Data listing section start
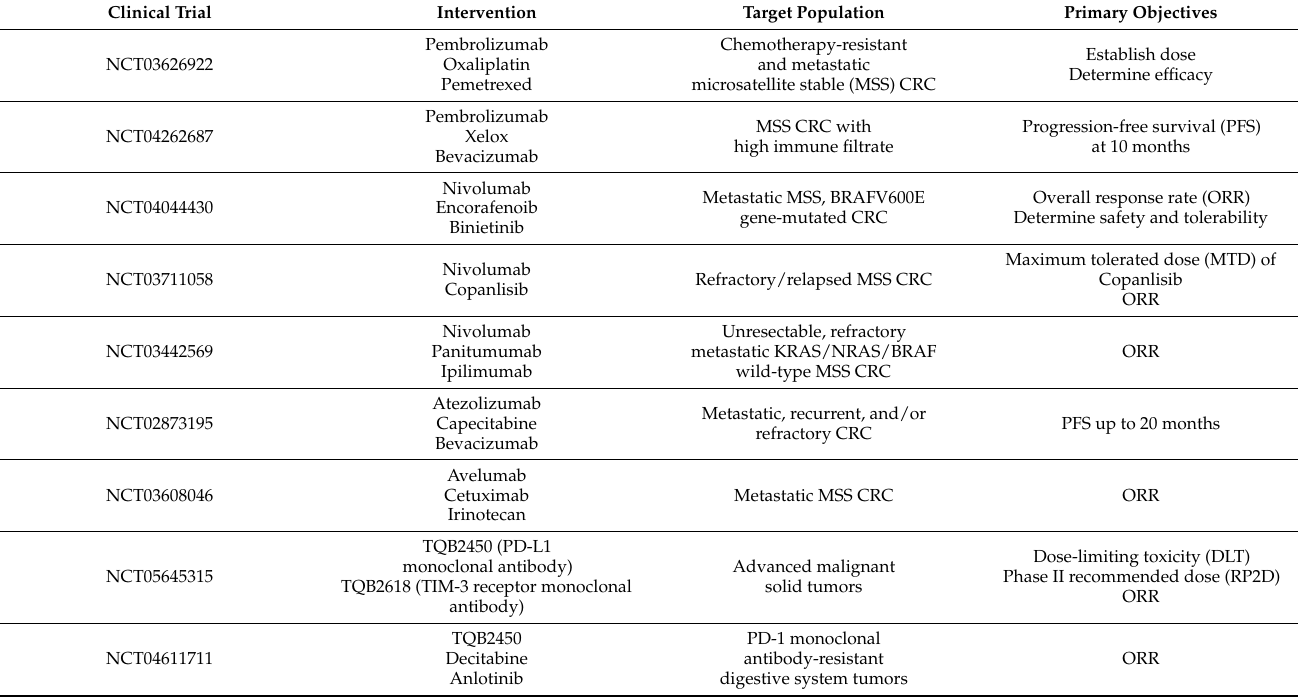
Table 1. Clinical trials evaluating immune checkpoint inhibitors (ICIs) in combination with chemother- apy, radiation, and/or other ICIs for colorectal cancer (CRC). Included also are trials evaluating clinically designed antibodies and fusion proteins in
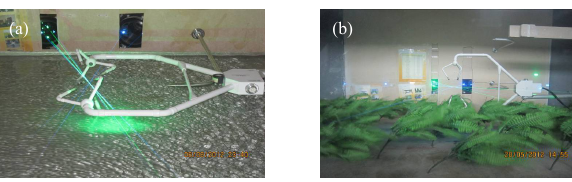
Figure 8. Examples of the test surfaces of (a) water, and (b) trees.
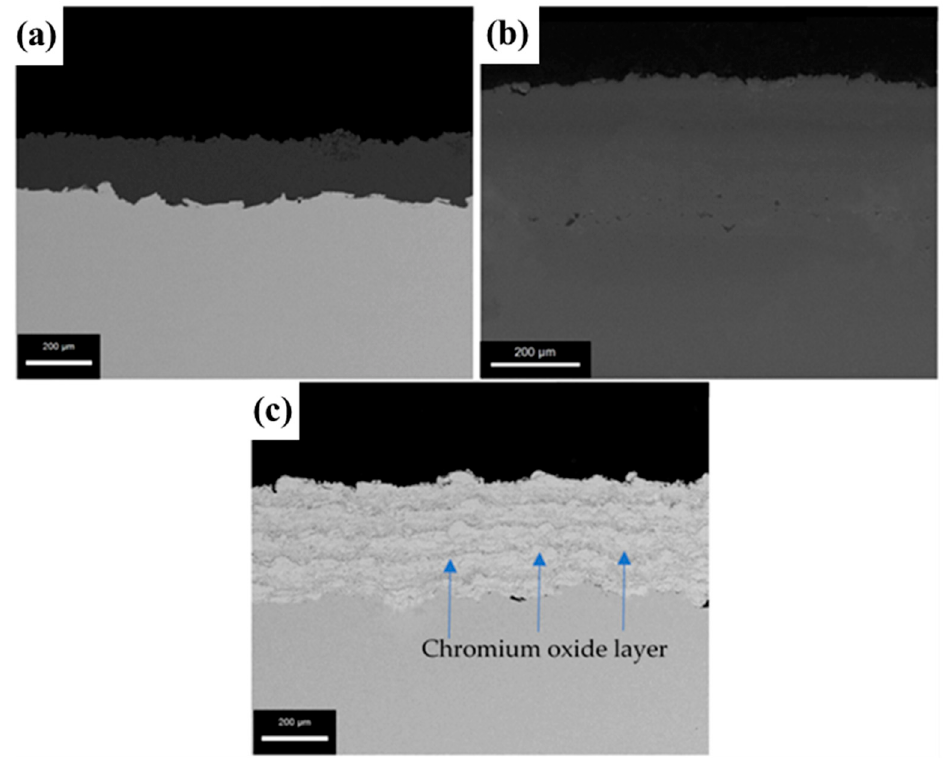
Figure 3. Scanning electron micrographs of ( a ) Al, ( b ) Colmonoy, and ( c ) Inconel coatings.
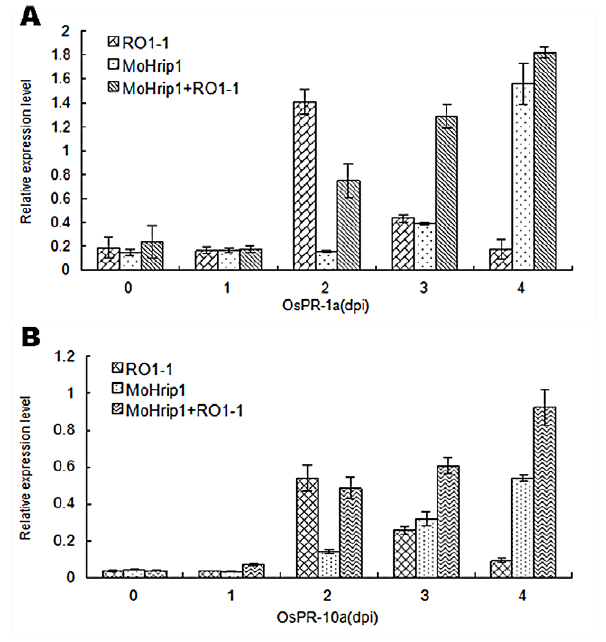
Figure 8. Defense-related gene expression induced by MoH- rip1 in rice leaves. PR genes were induced and their expression persisted for days in M. oryzae strain RO1-1-treated plants and in MoHrip1-pretreated plants that were not exposed to M. oryzae strain RO1-1. In contrast, the expression of PR genes was induced after 2 days of treatment and declined thereafter in the RO1-1-treated samples. The error bars represent 6 SD of the mean. Essentially identical results were obtained in three independent experiments. A . Expression of OsPR-1a induced by MoHrip1 in rice leaves, B . Expression of OsPR-10a induced by MoHrip1 in rice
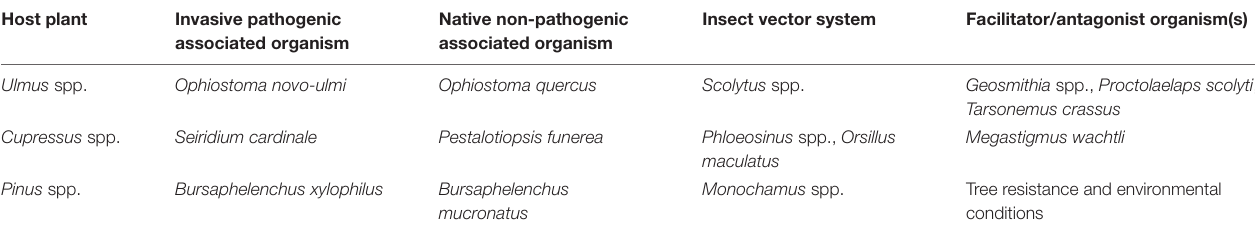
TABLE 1 | Organisms involved in three tree pandemics, i.e., Dutch elm disease, cypress canker, and pine wilt disease. Host plant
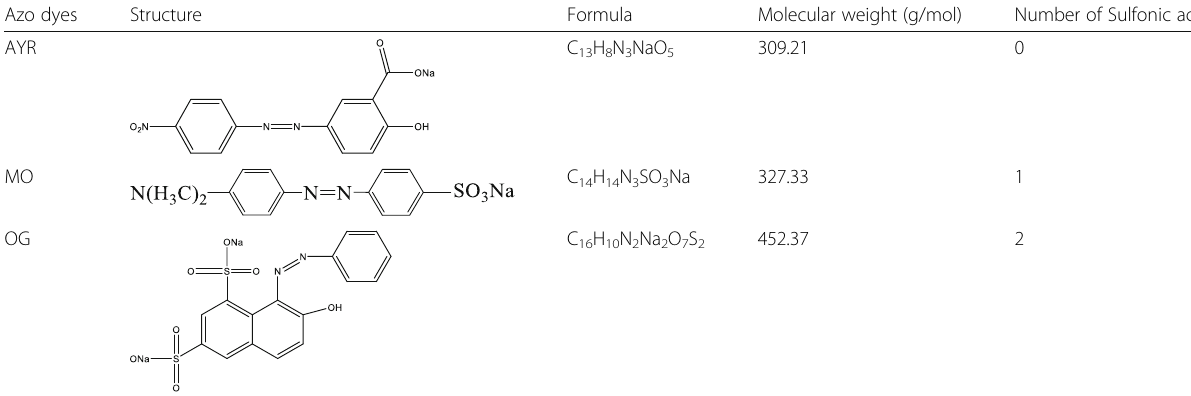
Table 1 Selected properties of azo dyes Azo dyes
Data listing section end
**What you are asked to do**
Your copy must hold exactly the lines from the one with "TABLE 1 | Organisms" to the end of the records above, both included, and no pictures.

**Expected answer**
TABLE 1 | Organisms involved in three tree pandemics, i.e., Dutch elm disease, cypress canker, and pine wilt disease. Host plant
Table 1 Selected properties of azo dyes Azo dyes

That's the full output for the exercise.